If you’d told me even two years ago that I’d be gripped by a TV show focussing on the Royal Family I wouldn’t have believed it possible as, while I’m maybe not a full on republican, my general view of the Windsors of Buckingham Palace (and the rest) had been at best that they were a curious anachronism good for nothing but tourism (at a stretch) and at worst a drain on public resources.
The first two seasons of The Crown though, starting with the final days of King George V and spanning up to the early 1960s, with judicious flashbacks to cover events around Edward VIII and the childhood of both The Queen (Claire Foy) and Duke Of Edinburgh (Matt Smith), felt suitably historical to my just about Millennial eyes to be suitably distancing and like watching any well made and elaborate historical drama but with moments touching on things somewhat closer to home.
Combined with that the performances of the main cast were flawless and the history seemed as accurate as you were ever likely to get in a TV drama with the obvious extrapolations of life ‘behind closed doors’ having a real ring of truth.
Going in to season three, by necessity, a lot of that changed.
Most obviously the entire cast was replaced as we took the story up in the mid-1960s and going through (further than I expected) to the Silver Jubilee in 1977, so all the ‘characters’ were of course that bit older.
Along with this the time frame was instantly less historical and becoming ever more contemporary in feel.
Thankfully the new cast is, as with the first two seasons, pitch perfect.
Led by Olivia Colman as Queen Elizabeth, her introduction is handled expertly as we see her in silhouette and not in detail as she approves a new set of postage stamps and we see that well known profile which, from the off, embeds Colman as this almost Doctor Who-like character regeneration.

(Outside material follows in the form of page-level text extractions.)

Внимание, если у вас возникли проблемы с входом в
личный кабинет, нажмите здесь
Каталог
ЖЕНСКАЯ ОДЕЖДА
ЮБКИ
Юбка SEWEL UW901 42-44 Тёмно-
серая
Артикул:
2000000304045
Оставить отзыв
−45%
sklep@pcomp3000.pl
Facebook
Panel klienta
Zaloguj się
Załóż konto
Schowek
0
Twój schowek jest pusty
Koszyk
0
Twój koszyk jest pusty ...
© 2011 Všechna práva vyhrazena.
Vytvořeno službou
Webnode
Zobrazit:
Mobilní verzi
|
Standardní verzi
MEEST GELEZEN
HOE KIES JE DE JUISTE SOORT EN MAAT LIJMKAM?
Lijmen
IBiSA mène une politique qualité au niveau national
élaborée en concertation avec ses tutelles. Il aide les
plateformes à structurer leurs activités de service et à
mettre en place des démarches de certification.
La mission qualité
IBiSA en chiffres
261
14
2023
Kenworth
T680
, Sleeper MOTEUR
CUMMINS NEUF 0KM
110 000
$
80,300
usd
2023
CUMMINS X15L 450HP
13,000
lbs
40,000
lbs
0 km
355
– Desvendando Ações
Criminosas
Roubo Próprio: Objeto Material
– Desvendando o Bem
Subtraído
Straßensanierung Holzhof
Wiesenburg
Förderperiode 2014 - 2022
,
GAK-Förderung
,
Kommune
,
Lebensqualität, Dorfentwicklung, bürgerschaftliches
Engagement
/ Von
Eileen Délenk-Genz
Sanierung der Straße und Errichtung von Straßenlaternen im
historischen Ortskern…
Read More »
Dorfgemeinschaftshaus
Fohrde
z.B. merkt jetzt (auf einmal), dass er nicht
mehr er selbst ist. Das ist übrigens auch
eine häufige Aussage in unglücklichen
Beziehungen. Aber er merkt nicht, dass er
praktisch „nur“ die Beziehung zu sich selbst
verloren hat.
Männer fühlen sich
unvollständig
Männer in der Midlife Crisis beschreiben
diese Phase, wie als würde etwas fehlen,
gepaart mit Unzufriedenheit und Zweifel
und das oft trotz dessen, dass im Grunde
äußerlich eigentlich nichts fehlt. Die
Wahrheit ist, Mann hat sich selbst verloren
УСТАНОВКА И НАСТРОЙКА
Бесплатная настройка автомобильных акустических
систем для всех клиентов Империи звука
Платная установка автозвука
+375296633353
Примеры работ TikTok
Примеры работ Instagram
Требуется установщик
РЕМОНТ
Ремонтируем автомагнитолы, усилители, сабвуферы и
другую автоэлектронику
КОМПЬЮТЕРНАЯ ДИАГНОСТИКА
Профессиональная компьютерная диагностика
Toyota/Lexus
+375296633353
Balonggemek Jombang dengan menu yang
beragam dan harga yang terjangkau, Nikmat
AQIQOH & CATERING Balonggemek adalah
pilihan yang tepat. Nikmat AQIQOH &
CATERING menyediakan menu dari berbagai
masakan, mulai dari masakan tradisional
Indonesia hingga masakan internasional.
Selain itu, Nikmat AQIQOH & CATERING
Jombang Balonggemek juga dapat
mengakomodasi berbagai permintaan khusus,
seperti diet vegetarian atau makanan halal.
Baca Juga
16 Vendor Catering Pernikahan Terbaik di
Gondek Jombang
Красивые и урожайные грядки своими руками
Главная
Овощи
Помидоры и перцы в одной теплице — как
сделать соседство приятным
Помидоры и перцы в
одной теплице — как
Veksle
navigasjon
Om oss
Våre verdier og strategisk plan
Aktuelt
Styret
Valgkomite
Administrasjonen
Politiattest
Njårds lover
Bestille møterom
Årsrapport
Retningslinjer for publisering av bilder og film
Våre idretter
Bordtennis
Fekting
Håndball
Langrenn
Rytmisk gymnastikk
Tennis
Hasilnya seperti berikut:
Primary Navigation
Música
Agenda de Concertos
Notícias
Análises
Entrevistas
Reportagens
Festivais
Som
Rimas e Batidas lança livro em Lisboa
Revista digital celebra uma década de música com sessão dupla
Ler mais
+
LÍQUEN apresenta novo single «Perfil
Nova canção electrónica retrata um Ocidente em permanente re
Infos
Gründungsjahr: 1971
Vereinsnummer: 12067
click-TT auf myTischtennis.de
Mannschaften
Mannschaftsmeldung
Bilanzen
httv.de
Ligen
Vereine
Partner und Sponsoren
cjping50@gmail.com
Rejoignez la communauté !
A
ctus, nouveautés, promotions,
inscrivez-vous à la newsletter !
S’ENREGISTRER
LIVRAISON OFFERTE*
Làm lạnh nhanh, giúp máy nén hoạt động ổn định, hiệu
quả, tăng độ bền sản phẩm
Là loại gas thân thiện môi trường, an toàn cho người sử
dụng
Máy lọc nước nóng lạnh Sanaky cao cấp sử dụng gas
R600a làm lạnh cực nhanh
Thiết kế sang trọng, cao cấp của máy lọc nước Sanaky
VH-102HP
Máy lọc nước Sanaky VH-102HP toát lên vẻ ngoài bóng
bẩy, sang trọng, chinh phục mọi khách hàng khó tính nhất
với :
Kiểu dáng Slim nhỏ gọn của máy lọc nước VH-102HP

As the first episode, and then the series, goes on the rest of the cast is filled out in equally impressive fashion from the obvious like Helena Bonham Carter as Princess Margaret (who gets to go full crazy Bonham Carter as the series heads towards it climax) and Charles Dance as Lord Mountbatten with the less well known (to me at least) with Tobias Menzies’ Prince Phillip and Josh O’Connor as a Prince Charles particularly standing out.
Where this season really differs though, and it took me a while to get my head around it and I’m not sure how successful it is, comes with it’s pacing.
Obviously covering around fifteen years in ten rather than twenty episodes means the level of depth of detail is different, and in this regard it suddenly feels a lot more like a TV drama than a historical one with more narrative corner cutting and a lot more televisual cliche creeping in.
With this the episodes feel somewhat more disjointed and, while there are a few over arching threads, notably around Princess Margaret’s marriage and Prince Charles coming of age, as a whole it all feels a little more disjointed with the obvious things becoming far more the focus and a few of the dramatised sequences not having quite the same realness to them as in the past.
That said there are a few highlights.
Episode three, which looks at the Aberfan Disaster and both the Royal and governmental reaction to it is (mostly) terrific and I suspect will act as a reminder, or maybe even introduction, to many of this horrific event and there’s no doubting that the reactions to it shown, while historical, also show a reflection of class divisions seen today.
Another is Tywysog Cymru that looks at Prince Charles investiture as Prince Of Wales and his time in Aberystwyth learning Welsh.
As well as being of particular interest to me as an alumnus of the same university, the inclusion of elements of the Welsh nationalist movement and linking it with Charles own personal views is both historically interesting and a clever narrative device — though has proved controversial to some.
While, across the other eight episodes, there are historically interesting sections it’s hard to avoid that, as it reaches its conclusion, the subject matter becomes a little more ‘tabloid’ and soap opera in its interests focusing on the stories that have dominated newspaper front pages for as long as I can remember around the marriages and relationships of the Royal Family rather than the, to me, more interesting aspects like how the Royal Family were supposedly used in genuine diplomatic ways.
Also it feels like it wants to comment on modern politics, and certain elements do begin to, but it never quite goes all the way even though there is a lot it could say given a lot of the issues being raised today are a rehashing of those being dealt with then.
Ultimately then season three of The Crown may be a slightly different to the precursors, and maybe not quite as successful as a whole, but it still remains a gripping journey through the history of the UK in the later section of the mid-twentieth century taken from a unique perspective.